* [INSTRUCTIONS]
- 1) Copy the passage on industrial chillers verbatim from "A refrigerant cycle" to "vapor to liquid.".
- 2) Carry on the passage on industrial chillers, starting after its final sentence.

* [TEXT]
= Beginning of Section =

Updated on November 2, 2010

Industrial Chillers

Industrial chillers are refrigeration systems that cool any process fluid through a vapor-compression refrigeration cycle to provide an ambient environment for laboratory and manufacturing processes. They are widely used for controlled cooling of factory machinery, high-heat specialized lasers and MRI machines, printer rollers, welding equipment, as well as semiconductors. Chillers, available in refrigeration capacities from 100 to 3000 tons, find application in a wide range of industries, from aerospace and healthcare to power generation.

All industrial chillers operate according to the basic principles of refrigeration. Therefore, all chillers feature basic refrigeration components such as evaporators, compressors, condensers, and recirculation pumps. Typically, chillers are available as packaged closed-loop systems, containing all refrigeration components in a single unit, or as open-loop systems. Industrial chillers can also be classified based on whether the condenser is air-cooled or water-cooled. Application dictates which configuration is ideal for a given project. Both water-cooled and air-cooled chillers use a similar refrigeration cycle system; the only difference being the method of cooling used in the condensers.

Refrigeration Cycle:

A refrigerant cycle involves two significant processes, the evaporation of liquid refrigerant by the evaporator and the condensation of refrigerant vapor by the condenser. A chiller features a condenser, an evaporator consisting of coiled tubes, expansion devices, and a compressor. During a refrigeration cycle, the refrigerant liquid in the chiller alternatively goes through a change of state from liquid to vapor and vapor to liquid.

In a refrigeration cycle, the process fluid enters the low-pressure inlet of the evaporator, where the heat load from the warm process fluid is absorbed by the refrigerant liquid in the evaporator, thereby cooling it. As a result, the now cooled fluid cools the process load or space that needs to be cooled. After heat absorption, the refrigerant evaporates to a superheated vapor and enters the compressor connected to the evaporator.

In the compressor, the refrigerant is compressed to a high pressure, high temperature refrigerant gas and passed to the condenser. The hot gas is cooled to liquid in the condenser and the heat is absorbed by a cooling medium. The pressure and temperature of refrigerant liquid leaving the condenser is decreased by the expansion valve. After passing through the expansion valve, the low-pressure refrigerant again enters the evaporator to repeat the refrigeration cycle.

Air-Cooled Chillers

In air-cooled chillers, the condensers use the ambient atmosphere as the cooling medium to extract heat from the refrigerant. In many cases, a condenser fan is used to force air over the condensing coils to enhance the cooling effect of the ambient atmosphere. These chillers typically use R407C refrigerant that have replaced R-22 refrigerant, due to the latter's environmental impacts. Utilizing this refrigeration cycle, the air chillers produce cold refrigerant that can be transferred through pipes and pumps to hundreds of cooling zones. Industrial air-cooled chillers are available in small as well as large capacity models suitable for comfort cooling applications in buildings. Air-cooled condensers can operate in below-freezing conditions without freeze protection overheads. For process applications like computer data centers that warrant year-round cooling control, air-cooled chillers have a unique advantage over water-cooled systems. Furthermore, in industrial or commercial environment where water is corrosive or scarcely available, air-cooled chillers can be used as practical cooling solutions.

= End of Section =

* [INFORMATION SUPPLIED]

= Beginning of Section =

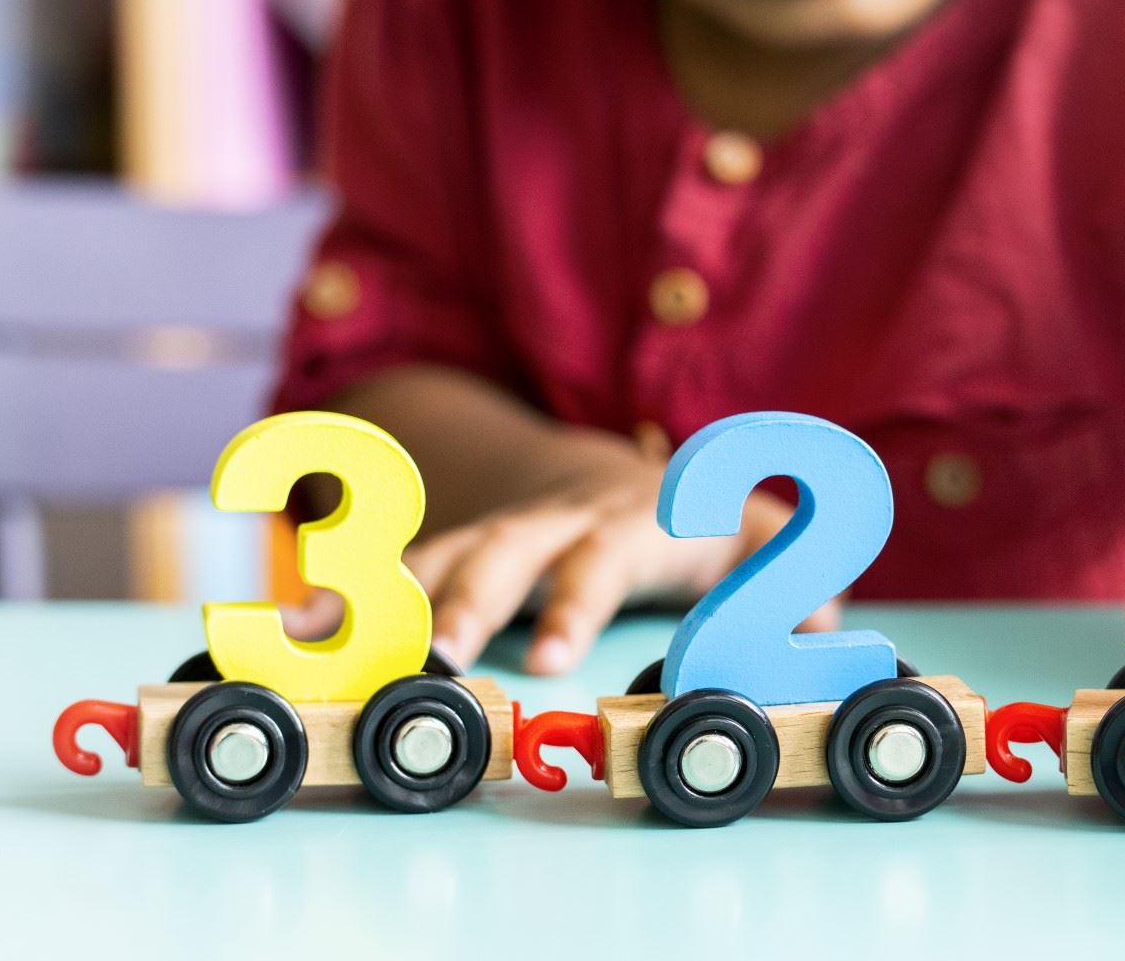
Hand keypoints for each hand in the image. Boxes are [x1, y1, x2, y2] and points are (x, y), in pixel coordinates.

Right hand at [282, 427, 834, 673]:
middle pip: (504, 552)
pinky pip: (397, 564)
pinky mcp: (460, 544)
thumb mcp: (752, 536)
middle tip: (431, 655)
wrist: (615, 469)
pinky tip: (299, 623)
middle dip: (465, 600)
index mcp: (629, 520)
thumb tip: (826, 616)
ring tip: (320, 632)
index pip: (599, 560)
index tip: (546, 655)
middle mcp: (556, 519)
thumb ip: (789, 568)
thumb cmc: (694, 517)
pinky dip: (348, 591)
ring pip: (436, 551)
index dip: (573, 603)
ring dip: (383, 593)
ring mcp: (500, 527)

= End of Section =

* [RESULTS IN ORDER]
- 1)
A refrigerant cycle involves two significant processes, the evaporation of liquid refrigerant by the evaporator and the condensation of refrigerant vapor by the condenser. A chiller features a condenser, an evaporator consisting of coiled tubes, expansion devices, and a compressor. During a refrigeration cycle, the refrigerant liquid in the chiller alternatively goes through a change of state from liquid to vapor and vapor to liquid.

- 2)
The primary advantages of this type of chiller are as follows:

  • They do not require mechanical room
  • They require less maintenance
  • No condenser pumps or cooling towers are required
  • Quicker availability
  • Low installation cost

Water-Cooled Chillers

Water-cooled chillers on the other hand use water, rather than air, to cool the refrigerant. The warmed water exiting the condensers is then cooled, in many cases via cooling towers. Water-cooled chillers use R134a and R407C as refrigerants, which have replaced R-12 CFC and R-22 respectively. These water-cooled chillers are available as either a closed loop system, which is contained in a single unit, or a split system. Both these systems are typically installed indoors. The cooled water then enters the condenser and the heat removal cycle is repeated. The large refrigerating capacities and high efficiencies achievable with water-cooled chillers make them an ideal choice for large industrial applications and commercial complexes requiring large air conditioning systems.


  • Long service life
  • Indoor chiller location
  • Large tonnage capabilities
  • Available in large sizes
  • High efficiency

Air-Cooled Versus Water-Cooled Chillers

Operating Cost:

When compared to water-cooled chillers, air-cooled systems that function without any condenser water pumps or water cooling towers require lower initial installation and maintenance costs. However, lower condensing temperature of water-cooled chillers can offset this high installation cost.

For instance, consider the following table depicting the energy efficiency and cost savings offered by a 250-ton water-cooled chiller as compared to a 100-ton air-cooled chiller.

100 Ton Air-Cooled Screw Chiller
250 Ton Water-Cooled Screw Chiller
IPLV Efficiency (kW/ton): 0.83
IPLV Efficiency (kW/ton): 0.46
(Based on the ASHRAE 90.1. standard)
(Based on the ASHRAE 90.1. standard)
Annual Energy Use: 166,000 kWh
Annual Energy Use: 230,000 kWh
Annual Energy Cost: $10,000
Annual Energy Cost: $13,800
Lifetime Energy Cost: $145,000
Lifetime Energy Cost: $195,000
Lifetime Energy Cost Savings: $74,000
Lifetime Energy Cost Savings: $135,000
(If the assumed life of the chiller is 23 years, Energy price trends and discount values based on federal guidelines)
(If the assumed life of the chiller is 23 years, Energy price trends and discount values based on federal guidelines)

Energy Efficiency:

Since wet surfaces transfer heat more efficiently than dry surfaces, air-cooled chillers consume about 10% more power than water-cooled units do. This makes water-cooled chillers an ideal choice for applications requiring a high efficiency chiller.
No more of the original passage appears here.